Teks Bacaan =
⁂

Presiden Biden menyebut penangguhan Perjanjian START Baru oleh Rusia sebagai “kesalahan besar.” Seorang juru bicara Sekretaris Jenderal PBB juga menyerukan Rusia untuk kembali ke kesepakatan itu
China Melihat Peluang?
Terlepas dari hubungan Rusia dan China yang menghangat, China juga meminta Rusia dan Amerika Serikat untuk mematuhi perjanjian nuklir tersebut.
“Perjanjian itu penting untuk menjaga stabilitas strategis global, meningkatkan perdamaian internasional dan regional, serta mencapai tujuan dunia yang bebas senjata nuklir,” ujar Wang Wenbin, juru bicara Kementerian Luar Negeri China kepada wartawan pada Rabu. “Kami berharap kedua belah pihak akan menyelesaikan perbedaan mereka dengan baik lewat dialog dan konsultasi yang konstruktif untuk memastikan kelancaran implementasi perjanjian tersebut,” tambahnya.
Kekhawatiran akan terjadinya perlombaan senjata nuklir itu tidak hanya berkisar antara Amerika Serikat dan Rusia, tetapi juga kekuatan nuklir lain, termasuk China.
“Saya pikir sangat mungkin para pemimpin China melihat penangguhan Perjanjian START Baru oleh Putin itu sebagai jendela peluang untuk mempercepat kemampuan nuklirnya lebih jauh lagi,” ujar Alexander Neil, analis Forum Pasifik Hawai.

⁂

[Data Tersimpan]
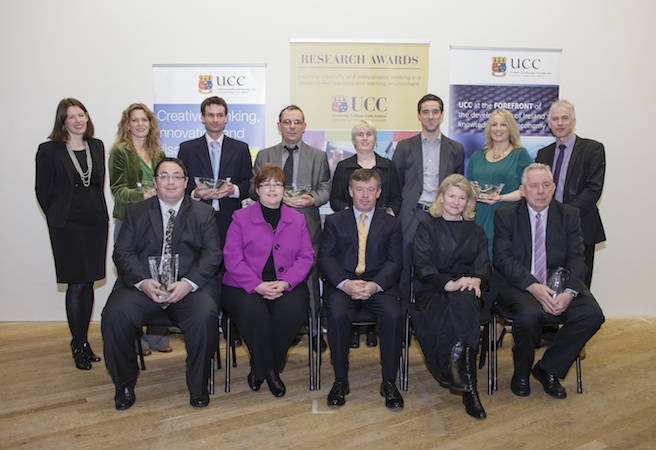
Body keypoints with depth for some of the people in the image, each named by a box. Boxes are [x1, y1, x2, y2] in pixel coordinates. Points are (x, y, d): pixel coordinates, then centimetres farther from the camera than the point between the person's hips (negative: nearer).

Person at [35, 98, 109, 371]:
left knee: (88, 283, 10)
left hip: (96, 223, 4)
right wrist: (58, 219, 3)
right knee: (76, 285, -2)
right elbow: (42, 191, 0)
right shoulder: (49, 150, -3)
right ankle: (79, 347, 11)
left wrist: (97, 212, 9)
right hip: (67, 226, -4)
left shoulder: (97, 146, 9)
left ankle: (83, 341, 23)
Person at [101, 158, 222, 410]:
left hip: (190, 286, -1)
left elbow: (213, 254, 1)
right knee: (114, 313, -25)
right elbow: (122, 253, 5)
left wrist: (188, 283, -16)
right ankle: (124, 385, 0)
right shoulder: (135, 212, 16)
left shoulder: (203, 213, 12)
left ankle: (198, 387, -7)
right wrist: (143, 282, -14)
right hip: (143, 284, 2)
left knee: (204, 315, -31)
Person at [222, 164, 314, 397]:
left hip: (286, 285, 2)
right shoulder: (241, 217, 8)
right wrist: (258, 285, -16)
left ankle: (260, 368, -4)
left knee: (293, 312, -30)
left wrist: (285, 283, -12)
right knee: (253, 314, -33)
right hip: (246, 286, -1)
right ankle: (268, 369, -3)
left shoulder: (297, 219, 15)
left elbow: (306, 257, 5)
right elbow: (232, 258, -3)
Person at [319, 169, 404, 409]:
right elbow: (325, 258, 3)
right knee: (337, 315, -31)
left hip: (379, 285, 1)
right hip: (342, 284, 0)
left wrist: (375, 285, -15)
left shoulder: (391, 223, 15)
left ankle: (389, 382, -11)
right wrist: (345, 283, -15)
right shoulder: (334, 221, 14)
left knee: (394, 315, -29)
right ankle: (340, 380, -11)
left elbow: (395, 262, 5)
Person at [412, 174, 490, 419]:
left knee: (464, 301, -35)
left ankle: (456, 361, -37)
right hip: (433, 292, -2)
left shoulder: (476, 231, 23)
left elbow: (483, 265, 10)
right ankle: (469, 387, -34)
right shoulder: (427, 228, 12)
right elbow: (422, 265, -3)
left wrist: (476, 280, -16)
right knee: (462, 307, -35)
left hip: (467, 290, 3)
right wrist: (450, 284, -21)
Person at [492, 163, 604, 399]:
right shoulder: (505, 215, 1)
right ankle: (521, 374, -3)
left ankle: (548, 370, 0)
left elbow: (576, 259, 1)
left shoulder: (569, 215, 9)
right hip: (517, 286, -3)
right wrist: (533, 287, -22)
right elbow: (502, 258, -9)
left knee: (592, 314, -23)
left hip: (559, 284, 4)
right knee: (530, 314, -34)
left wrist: (569, 292, -18)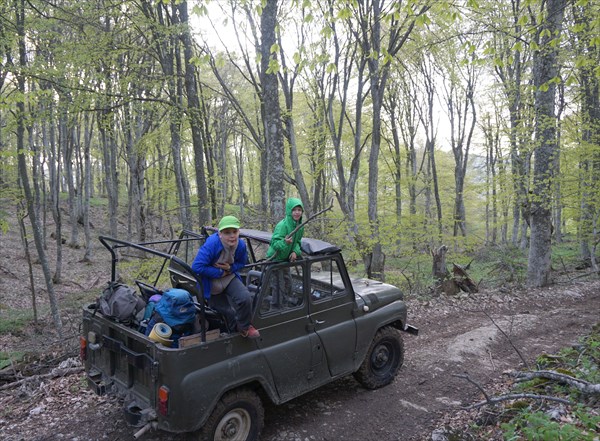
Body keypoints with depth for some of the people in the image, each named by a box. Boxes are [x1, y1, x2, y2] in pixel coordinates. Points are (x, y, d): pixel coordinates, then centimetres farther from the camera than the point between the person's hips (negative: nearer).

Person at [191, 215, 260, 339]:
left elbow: (241, 263, 2)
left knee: (245, 297, -24)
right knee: (228, 313, 10)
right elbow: (197, 267, -35)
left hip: (229, 277, 2)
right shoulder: (211, 244, -32)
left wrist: (231, 268, -21)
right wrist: (220, 273, -27)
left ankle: (244, 327, 2)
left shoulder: (241, 245, -18)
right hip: (211, 282, -2)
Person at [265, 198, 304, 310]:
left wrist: (295, 252, -12)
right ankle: (275, 309, 8)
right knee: (278, 286, -6)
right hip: (275, 258, -8)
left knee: (288, 284, 20)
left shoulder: (300, 226, -4)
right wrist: (285, 242, -50)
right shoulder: (282, 225, -28)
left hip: (286, 259, 8)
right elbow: (275, 243, -31)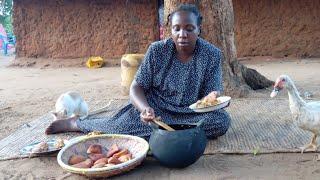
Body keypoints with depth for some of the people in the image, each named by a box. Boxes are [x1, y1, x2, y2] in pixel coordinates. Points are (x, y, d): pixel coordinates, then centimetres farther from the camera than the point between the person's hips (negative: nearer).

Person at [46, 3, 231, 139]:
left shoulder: (212, 54, -10)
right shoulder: (157, 50, -10)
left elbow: (212, 93, -9)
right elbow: (136, 88, -11)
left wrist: (212, 99, -35)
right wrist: (146, 108, -33)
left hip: (192, 114, 1)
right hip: (155, 108, -1)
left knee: (222, 120, -27)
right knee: (120, 126, -25)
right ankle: (75, 123, 2)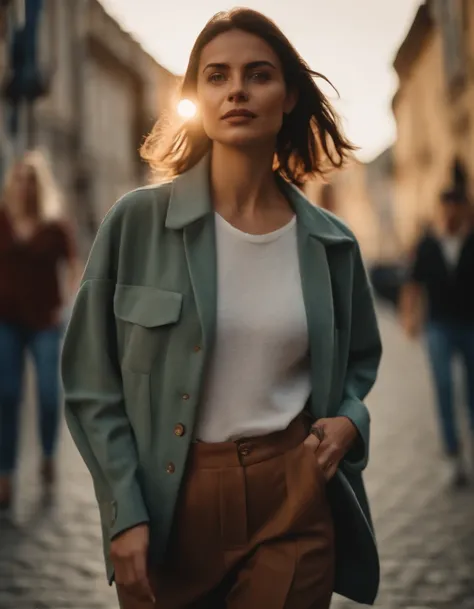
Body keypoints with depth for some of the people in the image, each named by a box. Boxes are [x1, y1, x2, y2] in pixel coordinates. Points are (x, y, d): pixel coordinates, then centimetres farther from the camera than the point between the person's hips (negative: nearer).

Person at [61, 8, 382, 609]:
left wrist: (348, 421, -5)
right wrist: (126, 512, -10)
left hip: (295, 498, 2)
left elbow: (359, 360, 16)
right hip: (169, 499, -1)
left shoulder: (330, 242, 1)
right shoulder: (136, 222, -7)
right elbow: (91, 384, -4)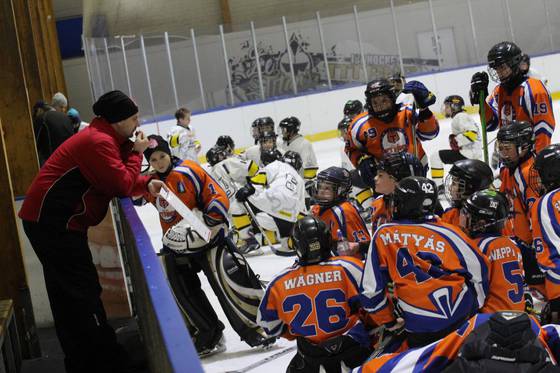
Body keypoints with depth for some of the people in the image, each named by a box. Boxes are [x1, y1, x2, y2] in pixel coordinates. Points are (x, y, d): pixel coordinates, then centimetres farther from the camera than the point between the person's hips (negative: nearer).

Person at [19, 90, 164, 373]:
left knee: (68, 295, 16)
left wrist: (147, 185, 2)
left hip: (54, 221, 11)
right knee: (84, 293, -5)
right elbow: (122, 185, -19)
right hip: (54, 223, -11)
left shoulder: (106, 139, 15)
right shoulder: (99, 142, -19)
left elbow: (119, 184, 18)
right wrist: (136, 153, -6)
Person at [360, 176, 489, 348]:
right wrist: (474, 309, 21)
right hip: (463, 317, 0)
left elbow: (371, 289, 2)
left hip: (420, 331, 0)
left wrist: (388, 323, 16)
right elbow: (479, 269, 5)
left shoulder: (383, 236, 1)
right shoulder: (447, 232, 1)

⁂

Soal dan Tugas =
A. Dalam teks tentang penangguhan Perjanjian START Baru, apa jabatan Wang Wenbin?
B. Sambunglah teks tentang penangguhan Perjanjian START Baru, dimulai setelah kalimat terakhirnya.
Data tersebut tidak berperan dalam pengerjaan ini.

Jawaban Tiap Soal =
A. Juru bicara Kementerian Luar Negeri China.

B.
“Mengingat kesulitan di Ukraina dan meningkatnya retorika tentang Taiwan, saya kira China mungkin merasa ini adalah peluang untuk meningkatkan kemampuan dan persenjataan nuklirnya, dan untuk lebih menyelaraskan diri dengan Rusia,” ujarnya kepada Reuters.
Kinninmont di Jaringan Kepemimpinan Eropa setuju akan hal itu.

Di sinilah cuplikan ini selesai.